Selected passage:
He's the one who has providentially ordered your steps and brought you to where you are. I was smiling to myself as Sinclair said, you know, you could find yourself in difficulty as you go away from here. You might think of Parkside, and we might want to come to Parkside. Works the other way too. I drive out here through Amish country.

I see these tiny little places that can hold about a hundred and ten people, and I'm saying to myself, Now that's the kind of place I'm looking for. And I don't want to say it in front of my congregation, because they may send me there. But it's not our context that's the issue.

No. Don't neglect the gift. While our time is gone, I just leave you with the imperatives that are there.

You can do the homework on your own. What do you want me to do? Timothy might have said, Well, practice these things. Practice these things. Put them into practice so that they become second nature to you. Immerse yourself in them. Your mind is to be immersed in these gospel truths just in the way that the body is immersed in the air that it breathes.

And why? Well, so that all may see your progress. It's a challenge, but it's also terrific. So that all may see your progress. It doesn't say, So that all may see your perfection.

No, perfection is the Lord Jesus. Our progress is towards the Lord Jesus. You remember in Philippians, where Paul is writing so amazingly, perhaps he's dictating it, and he goes on this amazing burst of things. I used to be this, and I used to be that, but I've counted it all for loss, and that I might be found in him, that I might know him in the power of his resurrection, that I might share his sufferings, that I may become like him in his death, that by any means possible I may attain the resurrection of the dead. Now, I imagine that if his secretary is there, as he pauses at the end of that sentence, the secretary says to him, This is good stuff, Paul.

I mean, this is under the direction of the Holy Spirit, you understand. But this is good stuff, Paul. But you might want to just, you know, you might just want to add another kind of sentence.

Well, what do you think? Well, how about something like, Not that I have already obtained all this, or am already perfect. I think that would be a big encouragement to the people. He said, That's a terrific idea.

Let's put that in. Not that I have obtained all this, or am already perfect, but I press on to make it my own, because Jesus Christ made me his own. I am not the finished article, neither as husband, father, grandfather, pastor, friend, whatever it is. I am flawed. You are flawed. But our congregations, hopefully, can see a wee bit of progress.

Part of a data file:
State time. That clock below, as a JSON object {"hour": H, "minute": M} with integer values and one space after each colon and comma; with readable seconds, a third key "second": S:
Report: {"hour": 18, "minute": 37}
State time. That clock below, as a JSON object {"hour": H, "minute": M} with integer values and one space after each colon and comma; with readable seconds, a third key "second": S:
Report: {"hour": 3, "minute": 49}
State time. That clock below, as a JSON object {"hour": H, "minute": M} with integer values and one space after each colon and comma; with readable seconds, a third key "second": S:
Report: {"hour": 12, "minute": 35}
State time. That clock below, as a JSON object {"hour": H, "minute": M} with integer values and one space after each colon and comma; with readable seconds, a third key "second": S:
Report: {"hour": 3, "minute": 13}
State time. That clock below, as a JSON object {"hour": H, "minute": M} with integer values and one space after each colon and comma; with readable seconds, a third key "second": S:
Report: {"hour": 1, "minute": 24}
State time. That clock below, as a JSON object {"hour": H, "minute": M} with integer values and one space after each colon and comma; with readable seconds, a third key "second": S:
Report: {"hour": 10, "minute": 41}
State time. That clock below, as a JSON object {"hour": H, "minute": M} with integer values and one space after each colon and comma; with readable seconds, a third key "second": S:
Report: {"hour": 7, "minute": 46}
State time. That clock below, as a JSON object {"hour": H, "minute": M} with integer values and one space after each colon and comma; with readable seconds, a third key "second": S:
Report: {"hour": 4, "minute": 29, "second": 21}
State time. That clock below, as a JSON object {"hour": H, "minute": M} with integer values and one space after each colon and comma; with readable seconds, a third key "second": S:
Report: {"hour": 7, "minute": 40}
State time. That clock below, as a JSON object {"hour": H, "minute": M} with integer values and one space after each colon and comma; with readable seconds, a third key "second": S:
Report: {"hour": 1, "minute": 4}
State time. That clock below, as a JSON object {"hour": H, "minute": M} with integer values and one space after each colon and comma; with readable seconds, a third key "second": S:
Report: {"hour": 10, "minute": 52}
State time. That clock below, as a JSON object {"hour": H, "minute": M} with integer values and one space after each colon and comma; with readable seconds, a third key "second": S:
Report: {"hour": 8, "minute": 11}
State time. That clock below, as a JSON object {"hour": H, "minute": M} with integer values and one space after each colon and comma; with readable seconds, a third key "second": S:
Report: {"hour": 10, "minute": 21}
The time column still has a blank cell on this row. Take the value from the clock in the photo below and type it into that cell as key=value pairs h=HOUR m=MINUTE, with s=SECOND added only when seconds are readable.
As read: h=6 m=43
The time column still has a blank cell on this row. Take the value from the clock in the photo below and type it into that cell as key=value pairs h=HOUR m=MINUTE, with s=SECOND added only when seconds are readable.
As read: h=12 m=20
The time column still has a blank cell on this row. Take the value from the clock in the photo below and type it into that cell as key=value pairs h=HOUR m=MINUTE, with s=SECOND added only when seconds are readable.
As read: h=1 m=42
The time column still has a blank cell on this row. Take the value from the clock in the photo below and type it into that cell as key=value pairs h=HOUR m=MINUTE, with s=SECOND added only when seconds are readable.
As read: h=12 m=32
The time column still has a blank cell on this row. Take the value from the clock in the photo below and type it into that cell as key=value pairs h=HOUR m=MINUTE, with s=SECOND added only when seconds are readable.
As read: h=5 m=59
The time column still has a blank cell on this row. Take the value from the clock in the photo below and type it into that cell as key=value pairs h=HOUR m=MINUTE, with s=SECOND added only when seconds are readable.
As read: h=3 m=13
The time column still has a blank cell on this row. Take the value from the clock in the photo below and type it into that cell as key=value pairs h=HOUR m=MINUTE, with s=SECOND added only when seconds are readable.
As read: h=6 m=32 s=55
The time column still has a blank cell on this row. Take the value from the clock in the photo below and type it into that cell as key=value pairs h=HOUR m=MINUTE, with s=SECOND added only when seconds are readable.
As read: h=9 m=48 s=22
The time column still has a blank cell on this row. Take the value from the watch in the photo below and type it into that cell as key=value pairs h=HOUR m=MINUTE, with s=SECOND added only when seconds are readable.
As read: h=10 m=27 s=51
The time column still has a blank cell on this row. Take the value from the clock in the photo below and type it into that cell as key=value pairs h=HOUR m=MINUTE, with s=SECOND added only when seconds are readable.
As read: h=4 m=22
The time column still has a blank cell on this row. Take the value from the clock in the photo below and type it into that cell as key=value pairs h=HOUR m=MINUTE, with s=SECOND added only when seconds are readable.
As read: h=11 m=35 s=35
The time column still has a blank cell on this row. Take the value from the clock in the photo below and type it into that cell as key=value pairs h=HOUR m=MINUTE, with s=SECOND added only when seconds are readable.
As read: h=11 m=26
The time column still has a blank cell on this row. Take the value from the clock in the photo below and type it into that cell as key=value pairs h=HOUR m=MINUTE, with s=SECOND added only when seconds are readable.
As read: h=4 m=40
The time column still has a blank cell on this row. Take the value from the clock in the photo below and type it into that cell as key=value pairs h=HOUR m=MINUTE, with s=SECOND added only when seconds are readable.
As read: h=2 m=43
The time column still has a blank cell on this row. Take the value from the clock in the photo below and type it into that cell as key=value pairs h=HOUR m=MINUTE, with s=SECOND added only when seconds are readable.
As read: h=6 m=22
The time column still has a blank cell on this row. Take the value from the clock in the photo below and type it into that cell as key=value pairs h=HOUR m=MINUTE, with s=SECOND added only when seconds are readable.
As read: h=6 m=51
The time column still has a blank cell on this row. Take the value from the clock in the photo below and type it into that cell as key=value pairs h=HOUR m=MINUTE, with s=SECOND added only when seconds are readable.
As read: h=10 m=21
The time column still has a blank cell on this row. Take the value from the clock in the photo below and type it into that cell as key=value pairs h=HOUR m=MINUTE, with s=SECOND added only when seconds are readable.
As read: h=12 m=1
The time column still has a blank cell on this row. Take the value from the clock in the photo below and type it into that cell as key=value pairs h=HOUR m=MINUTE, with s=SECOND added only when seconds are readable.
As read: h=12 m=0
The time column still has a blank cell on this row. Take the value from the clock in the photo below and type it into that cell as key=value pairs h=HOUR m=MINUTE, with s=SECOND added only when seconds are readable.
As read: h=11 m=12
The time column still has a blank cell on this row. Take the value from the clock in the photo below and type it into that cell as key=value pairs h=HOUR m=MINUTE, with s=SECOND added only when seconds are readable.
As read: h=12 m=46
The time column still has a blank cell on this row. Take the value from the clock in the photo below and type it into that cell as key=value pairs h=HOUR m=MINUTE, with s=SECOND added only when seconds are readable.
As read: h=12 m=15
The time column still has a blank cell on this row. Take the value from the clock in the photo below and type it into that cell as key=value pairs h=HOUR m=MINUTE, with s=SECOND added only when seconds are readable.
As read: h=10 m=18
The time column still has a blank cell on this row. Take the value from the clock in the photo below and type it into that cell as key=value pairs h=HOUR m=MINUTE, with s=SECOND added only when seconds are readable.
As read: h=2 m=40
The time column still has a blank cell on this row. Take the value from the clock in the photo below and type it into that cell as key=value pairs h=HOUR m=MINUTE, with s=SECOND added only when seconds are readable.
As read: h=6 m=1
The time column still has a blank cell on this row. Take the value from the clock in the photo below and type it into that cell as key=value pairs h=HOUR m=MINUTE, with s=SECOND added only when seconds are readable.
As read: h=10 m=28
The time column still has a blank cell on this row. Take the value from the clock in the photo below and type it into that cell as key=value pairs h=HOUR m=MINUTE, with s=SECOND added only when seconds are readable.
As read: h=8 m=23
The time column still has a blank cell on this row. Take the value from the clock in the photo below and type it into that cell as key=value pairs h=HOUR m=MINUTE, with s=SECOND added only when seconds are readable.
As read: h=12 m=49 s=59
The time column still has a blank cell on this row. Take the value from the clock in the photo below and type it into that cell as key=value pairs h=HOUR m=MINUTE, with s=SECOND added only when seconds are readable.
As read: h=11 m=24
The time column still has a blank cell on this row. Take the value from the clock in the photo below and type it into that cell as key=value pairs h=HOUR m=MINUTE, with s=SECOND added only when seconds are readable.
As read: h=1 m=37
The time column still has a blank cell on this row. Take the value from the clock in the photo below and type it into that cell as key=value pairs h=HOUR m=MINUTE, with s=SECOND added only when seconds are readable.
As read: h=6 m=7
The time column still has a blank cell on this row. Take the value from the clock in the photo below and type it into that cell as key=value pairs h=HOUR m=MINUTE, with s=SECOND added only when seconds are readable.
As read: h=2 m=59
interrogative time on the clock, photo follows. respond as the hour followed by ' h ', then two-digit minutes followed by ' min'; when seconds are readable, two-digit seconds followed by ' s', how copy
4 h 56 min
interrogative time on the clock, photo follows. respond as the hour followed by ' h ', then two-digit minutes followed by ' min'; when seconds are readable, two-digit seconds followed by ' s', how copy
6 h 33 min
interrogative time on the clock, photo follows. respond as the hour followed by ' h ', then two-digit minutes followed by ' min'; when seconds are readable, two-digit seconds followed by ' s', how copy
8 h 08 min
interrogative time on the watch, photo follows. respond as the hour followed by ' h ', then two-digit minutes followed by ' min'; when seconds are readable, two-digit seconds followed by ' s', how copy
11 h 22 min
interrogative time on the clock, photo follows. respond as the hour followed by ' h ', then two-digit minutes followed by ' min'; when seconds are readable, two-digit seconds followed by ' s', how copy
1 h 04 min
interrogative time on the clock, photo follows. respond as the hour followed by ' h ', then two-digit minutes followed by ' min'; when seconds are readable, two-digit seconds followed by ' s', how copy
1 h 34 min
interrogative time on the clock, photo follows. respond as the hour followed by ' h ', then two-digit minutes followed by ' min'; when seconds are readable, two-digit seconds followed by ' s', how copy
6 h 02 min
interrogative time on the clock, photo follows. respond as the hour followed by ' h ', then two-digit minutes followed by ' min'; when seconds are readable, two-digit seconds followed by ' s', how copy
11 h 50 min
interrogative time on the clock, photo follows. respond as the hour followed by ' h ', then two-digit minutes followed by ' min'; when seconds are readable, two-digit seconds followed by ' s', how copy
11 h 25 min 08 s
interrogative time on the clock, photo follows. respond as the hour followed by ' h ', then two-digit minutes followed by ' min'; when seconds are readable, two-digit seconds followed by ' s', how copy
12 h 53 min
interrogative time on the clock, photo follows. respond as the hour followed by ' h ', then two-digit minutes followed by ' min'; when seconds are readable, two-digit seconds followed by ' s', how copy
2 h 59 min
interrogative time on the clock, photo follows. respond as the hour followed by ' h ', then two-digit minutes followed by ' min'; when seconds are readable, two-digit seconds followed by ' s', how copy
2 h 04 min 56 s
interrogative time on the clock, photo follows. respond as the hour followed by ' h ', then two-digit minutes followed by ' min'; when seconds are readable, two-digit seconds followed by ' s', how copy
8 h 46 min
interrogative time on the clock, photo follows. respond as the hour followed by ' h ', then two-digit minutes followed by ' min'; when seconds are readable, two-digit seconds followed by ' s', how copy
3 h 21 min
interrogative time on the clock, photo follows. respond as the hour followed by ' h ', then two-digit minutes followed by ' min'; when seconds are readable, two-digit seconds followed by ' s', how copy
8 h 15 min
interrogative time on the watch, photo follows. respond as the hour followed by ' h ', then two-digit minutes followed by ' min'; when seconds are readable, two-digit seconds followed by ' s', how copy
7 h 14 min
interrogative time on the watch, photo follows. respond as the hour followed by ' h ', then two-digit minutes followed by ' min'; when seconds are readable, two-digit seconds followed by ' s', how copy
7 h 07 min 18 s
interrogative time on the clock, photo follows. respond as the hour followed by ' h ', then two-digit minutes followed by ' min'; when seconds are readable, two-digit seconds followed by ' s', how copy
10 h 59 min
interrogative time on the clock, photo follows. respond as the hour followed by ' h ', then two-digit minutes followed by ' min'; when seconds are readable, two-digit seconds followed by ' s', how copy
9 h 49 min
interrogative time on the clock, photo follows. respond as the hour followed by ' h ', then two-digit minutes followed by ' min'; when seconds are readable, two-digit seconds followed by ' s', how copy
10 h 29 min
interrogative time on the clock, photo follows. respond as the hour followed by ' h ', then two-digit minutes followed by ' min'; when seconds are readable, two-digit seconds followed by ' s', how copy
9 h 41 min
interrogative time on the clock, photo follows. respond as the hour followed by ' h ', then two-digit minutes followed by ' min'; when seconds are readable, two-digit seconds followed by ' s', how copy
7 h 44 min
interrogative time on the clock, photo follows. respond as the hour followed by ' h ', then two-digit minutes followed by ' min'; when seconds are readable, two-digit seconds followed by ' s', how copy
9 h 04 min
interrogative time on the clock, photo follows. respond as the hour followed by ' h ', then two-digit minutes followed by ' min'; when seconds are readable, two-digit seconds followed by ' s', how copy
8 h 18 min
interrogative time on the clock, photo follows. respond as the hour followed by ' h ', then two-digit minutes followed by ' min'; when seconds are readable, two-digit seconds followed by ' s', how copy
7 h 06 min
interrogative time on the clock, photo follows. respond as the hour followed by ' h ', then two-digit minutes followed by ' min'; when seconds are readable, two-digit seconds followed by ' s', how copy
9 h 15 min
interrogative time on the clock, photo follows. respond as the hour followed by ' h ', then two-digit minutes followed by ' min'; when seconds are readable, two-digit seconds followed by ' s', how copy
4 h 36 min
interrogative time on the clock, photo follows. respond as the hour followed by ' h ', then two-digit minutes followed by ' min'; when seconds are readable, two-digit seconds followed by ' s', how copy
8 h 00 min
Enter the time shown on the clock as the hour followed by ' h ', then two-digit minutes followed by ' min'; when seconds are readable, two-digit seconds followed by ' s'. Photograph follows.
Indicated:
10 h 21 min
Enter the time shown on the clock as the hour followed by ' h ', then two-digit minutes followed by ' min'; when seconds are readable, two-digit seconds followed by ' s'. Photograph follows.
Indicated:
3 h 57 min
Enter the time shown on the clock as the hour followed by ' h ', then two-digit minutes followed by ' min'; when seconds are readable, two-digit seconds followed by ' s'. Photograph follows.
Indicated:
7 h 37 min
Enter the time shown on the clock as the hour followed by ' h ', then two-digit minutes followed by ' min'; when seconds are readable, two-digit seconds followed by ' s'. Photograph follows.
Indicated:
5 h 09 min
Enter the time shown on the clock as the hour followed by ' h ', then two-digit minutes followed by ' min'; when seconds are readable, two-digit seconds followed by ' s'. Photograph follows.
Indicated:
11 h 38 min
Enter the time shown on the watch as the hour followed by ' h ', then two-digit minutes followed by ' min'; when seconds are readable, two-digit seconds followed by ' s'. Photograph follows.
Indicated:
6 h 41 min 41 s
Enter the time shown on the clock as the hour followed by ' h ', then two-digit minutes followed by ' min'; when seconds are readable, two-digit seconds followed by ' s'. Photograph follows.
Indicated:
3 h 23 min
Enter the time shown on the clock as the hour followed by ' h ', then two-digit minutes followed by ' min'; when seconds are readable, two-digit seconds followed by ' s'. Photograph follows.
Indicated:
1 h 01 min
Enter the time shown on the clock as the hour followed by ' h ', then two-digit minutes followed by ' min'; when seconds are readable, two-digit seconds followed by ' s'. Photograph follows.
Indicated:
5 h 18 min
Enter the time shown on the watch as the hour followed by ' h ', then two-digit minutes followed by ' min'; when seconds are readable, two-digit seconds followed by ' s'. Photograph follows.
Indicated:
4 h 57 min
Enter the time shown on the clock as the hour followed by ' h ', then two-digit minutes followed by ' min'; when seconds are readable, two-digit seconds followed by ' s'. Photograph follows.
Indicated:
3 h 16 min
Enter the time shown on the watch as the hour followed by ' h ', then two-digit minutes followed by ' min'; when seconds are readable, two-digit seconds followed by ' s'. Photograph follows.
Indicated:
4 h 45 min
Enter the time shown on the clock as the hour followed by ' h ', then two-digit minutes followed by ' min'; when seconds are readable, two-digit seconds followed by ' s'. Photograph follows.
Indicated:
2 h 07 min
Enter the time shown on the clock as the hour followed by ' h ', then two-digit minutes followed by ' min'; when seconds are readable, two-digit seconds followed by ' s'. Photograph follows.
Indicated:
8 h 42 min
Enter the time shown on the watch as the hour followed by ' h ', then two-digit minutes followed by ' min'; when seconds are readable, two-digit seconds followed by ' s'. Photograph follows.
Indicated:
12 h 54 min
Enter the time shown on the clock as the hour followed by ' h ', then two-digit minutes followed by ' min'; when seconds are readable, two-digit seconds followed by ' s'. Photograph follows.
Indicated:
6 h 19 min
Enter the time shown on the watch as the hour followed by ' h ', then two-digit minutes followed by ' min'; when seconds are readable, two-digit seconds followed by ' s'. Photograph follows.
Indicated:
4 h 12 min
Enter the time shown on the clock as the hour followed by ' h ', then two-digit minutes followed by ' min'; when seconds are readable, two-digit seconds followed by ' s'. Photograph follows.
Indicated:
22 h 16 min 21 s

What the task asks:
Extend the sermon excerpt on progress rather than perfection, picking up right after its final sentence.

Solved problem:
For example, I don't want to use myself as an illustration, but I'm the only illustration that I have. I said something in one of the sermons last week or the week before—I don't know what it was—but I said, If somebody says this to you, just say to them, Sit down and shut up. Now, when I was thirty-five, I wouldn't have thought a moment about it. But as I stood back in the closing song, the Holy Spirit in my mind says, Hey, Al, you don't want to be telling your congregation to say stuff like that. I replied, Hey, wait a minute. I said it. He replied, I told you what I told you. I replied, Well, what do you want me to do? Just go up and apologize for it?

That's exactly what I want you to do. So… Then I did. And I think at least one elderly lady must have nudged her friend and said, A wee bit of progress out of that. Any progress that the Ephesian congregation saw in Timothy they would have ascribed to the grace of God. And any ability that he made to struggle through to victory they would have ascribed to the grace of God.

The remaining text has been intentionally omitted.